July 2010 Featured Artist: Peggy Guichu
What is my art about? Now that’s a hard question to answer. I would have to say that it starts with color. A thought that passes through my subconscious. I don’t plan what I will paint. If I make a plan, draw out a painting, it never works for me. I get instantly bored. Most times when I start working on a painting it ends up being nothing of what I thought it would be when I’m finished with it.
Obviously I like the color red because it seems to be dominant in most of my work. It took me a few years and an observation from my granddaughter to SEE that most of my mountains were red. Of course I knew that, but never realized that I actually related the color red to nature until Bea asked me why I always painted my mountains red instead of green or brown. It was the same feeling I got when I was five and was telling my Mother how badly I wanted to tell her what cards were in the hand of the woman she was playing against at her bridge party the night before while I was flying around the room. She told me that wasn’t possible, that no one could fly. Painting my mountains red was as natural to me as flying around the room at five. It had never occurred to me that mountains weren’t red or little girls couldn’t fly. Hard to explain.
My work doesn’t fall comfortably into a category of abstract or realism. It’s been a stumbling block for me when I’m asked to name the category for competition or tag lines. I don’t want to put it in the fantasy category because that doesn’t reflect anything near to my personality. I’m a ‘feet firmly planted on the ground’ type of person. But I do go outside of my reality when I’m painting. There is a sense of other worldliness in most of my work.
My art is my best friend. I can tell it anything and there is no judgment and it nurtures me in a very special way. At night when the light plays across a painting I’m working on, I always find something new.
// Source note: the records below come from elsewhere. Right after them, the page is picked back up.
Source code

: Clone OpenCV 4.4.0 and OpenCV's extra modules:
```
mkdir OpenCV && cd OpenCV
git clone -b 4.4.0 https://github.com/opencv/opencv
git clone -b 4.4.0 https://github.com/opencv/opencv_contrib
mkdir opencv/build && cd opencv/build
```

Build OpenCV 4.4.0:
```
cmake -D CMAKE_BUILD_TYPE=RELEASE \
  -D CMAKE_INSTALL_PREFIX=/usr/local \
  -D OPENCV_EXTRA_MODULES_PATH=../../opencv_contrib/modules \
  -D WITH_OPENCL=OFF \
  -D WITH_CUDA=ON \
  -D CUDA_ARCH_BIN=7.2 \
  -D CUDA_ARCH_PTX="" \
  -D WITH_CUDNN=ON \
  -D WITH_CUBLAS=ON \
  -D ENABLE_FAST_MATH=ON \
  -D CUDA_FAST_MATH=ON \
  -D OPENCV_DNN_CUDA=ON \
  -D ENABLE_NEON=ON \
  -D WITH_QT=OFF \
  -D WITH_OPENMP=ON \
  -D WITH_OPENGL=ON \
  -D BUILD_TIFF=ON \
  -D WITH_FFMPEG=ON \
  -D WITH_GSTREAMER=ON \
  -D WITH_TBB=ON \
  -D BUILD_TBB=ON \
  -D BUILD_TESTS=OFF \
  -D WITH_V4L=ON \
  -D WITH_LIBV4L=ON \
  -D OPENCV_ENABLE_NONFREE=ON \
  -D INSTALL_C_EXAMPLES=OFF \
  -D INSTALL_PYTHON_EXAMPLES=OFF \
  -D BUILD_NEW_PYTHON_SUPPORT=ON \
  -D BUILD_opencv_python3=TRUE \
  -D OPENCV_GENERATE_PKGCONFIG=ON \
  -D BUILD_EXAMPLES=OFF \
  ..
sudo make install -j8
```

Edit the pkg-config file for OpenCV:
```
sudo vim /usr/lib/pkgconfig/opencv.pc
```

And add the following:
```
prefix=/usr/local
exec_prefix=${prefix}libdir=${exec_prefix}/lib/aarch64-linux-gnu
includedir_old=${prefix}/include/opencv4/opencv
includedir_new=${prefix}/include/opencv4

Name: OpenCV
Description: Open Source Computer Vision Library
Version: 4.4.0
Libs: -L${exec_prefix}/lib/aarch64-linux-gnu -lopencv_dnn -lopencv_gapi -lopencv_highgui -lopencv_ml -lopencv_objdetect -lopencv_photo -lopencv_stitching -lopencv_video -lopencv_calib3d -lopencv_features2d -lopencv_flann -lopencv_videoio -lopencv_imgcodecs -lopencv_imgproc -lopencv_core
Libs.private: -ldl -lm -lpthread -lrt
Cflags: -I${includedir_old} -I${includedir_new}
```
That’s exciting to me.
I feel that my natural insanity gets therapy through my paintings. They tend to tell me I’m okay and stretch me in directions I didn’t know I needed to work at, on or in. I suppose I could say that my art is a simple reflection of myself. Of everyone really. We are all made up of many different colors, emotions, baggage and complexities. If you look long enough you’ll see your own reflection.
I’ve been told that my paintings give off the emotion of happy. I like that. In this world of anger and deceitfulness we all live in now, putting a smile on anyone’s face is definitely worth the time and effort I put into my work.
I will sum it up in this way: My art is an unplanned, subconscious composition of emotions, daily stress and my basic need to feel happy and show love. Maybe I just want to fly.